Owner system

California’s healthcare system has not abused its market power

SACRAMENTO, Calif. (AP) — A federal jury on Friday dismissed allegations that a large Northern California health care system abused its market power to raise costs for consumers and businesses.

The verdict follows a month-long civil trial in a class action lawsuit against Sutter Health on behalf of more than 3 million employers and people served by the Sacramento-based nonprofit system.

The plaintiffs argued unsuccessfully that the company caused nearly $400 million in excess insurance premium costs between 2011 and 2017 and sought treble damages, up to $1.2 billion.

Lawyers who filed the antitrust lawsuit said Sutter Health, which operates 24 hospitals with more than 12,000 doctors and 16,000 nurses, entered into agreements with large insurance companies that discouraged patients from using insurance and cheaper hospitals.

Sutter Health interim president and CEO James Conforti said the verdict was important not just for his company, “not just for Sutter Health, but for all healthcare providers in California.”

The decision, he said in a statement, “validates that health care providers, including doctors and hospitals, have the right to assess whether they wish to participate in health plan networks and ensure they do not interfere with the ability to provide coordinated patient care and do not lead to surprise bills.

Friday’s verdict comes two years after the company settled similar claims after state officials and consumer advocates widely blamed Sutter’s practices as the reason Northern California residents were paying typically $3,000 higher health insurance premiums than in Southern California.

A typical inpatient procedure in the northern part of the state could have cost $90,000 more than in Southern California, they said.

In the pending lawsuit, plaintiffs said Sutter used his dominance in seven mostly rural northern California regions to lock in insurers in four other communities where there was more competition.

This, they claimed, left Sutter overloading his own departments and in turn resulted in hundreds of millions of dollars in overcharged insurance premiums by Anthem Blue Cross, Blue Shield of California, Aetna, United Healthcare and Health Net. .

Sutter successfully countered that he had not engaged in anti-competitive behavior and denied that his practices were driving up prices. He said his deal with insurance companies amounted to a “volume discount”.

He said he was in competition with an even larger health system, Kaiser Permanente, and argued that his agreements with five of the largest American insurance companies were not only legal, but aimed at helping patients of Sutter and reduce the total cost of care.

The jurors, without comment, dismissed the allegation that Sutter sold hospital services to inpatients in competitive areas only if the insurer also purchased services in non-competitive areas.

They also dismissed claims that Sutter forced health plans to accept contracts that prevented the plans from referring patients to non-Sutter hospitals at lower cost.

The law authorizes triple the damages if the plaintiffs had won their case. Lawyers have filed a lawsuit on behalf of four people who have paid health insurance premiums and two companies that have paid premiums for their employees since 2011, but included in the class action all persons or companies occupying the same post in much of Northern California.

Plaintiffs’ attorneys estimated that this includes 3 million patients and employers served by the Sutter Health System.

Two years ago, Sutter paid other plaintiffs $575 million to settle similar claims that the company artificially increased patient costs through anticompetitive practices.
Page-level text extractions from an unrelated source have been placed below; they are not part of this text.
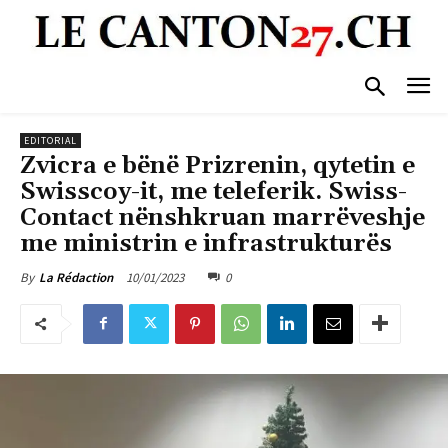
EDITORIAL
Zvicra e bënë Prizrenin, qytetin e
Swisscoy-it, me teleferik. Swiss-
Contact nënshkruan marrëveshje
me ministrin e infrastrukturës
10/01/2023
0
By
La Rédaction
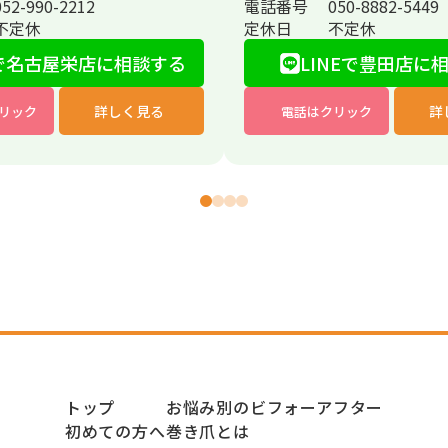
052-990-2212
電話番号
050-8882-5449
不定休
定休日
不定休
で
名古屋栄店に相談する
LINEで豊田店に
詳しく見る
詳
リック
電話はクリック
トップ
お悩み別のビフォーアフター
初めての方へ
巻き爪とは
He also agreed, through a separate settlement with the state, to accept a court-approved monitor for 10 years to ensure he no longer works through insurance companies to increase patient costs.

The California attorney general then alleged that Sutter used his market power to prevent insurance companies from using inducements to steer patients to cheaper healthcare providers, making it harder for patients to use Sutter’s cheaper competitors, although Sutter denied the allegations and did not admit wrongdoing. .

The 2019 settlement prohibited Sutter from what state officials called an “all-or-nothing” approach — requiring insurance companies to include all hospitals in the health system in their provider networks, even if that did not provide financial benefits. The settlement also improved price transparency while limiting what Sutter could charge for out-of-network procedures.

About 1,400 self-funded employers and unions settled the lawsuit two years ago. They also initially sought damages that could have exceeded $1 billion.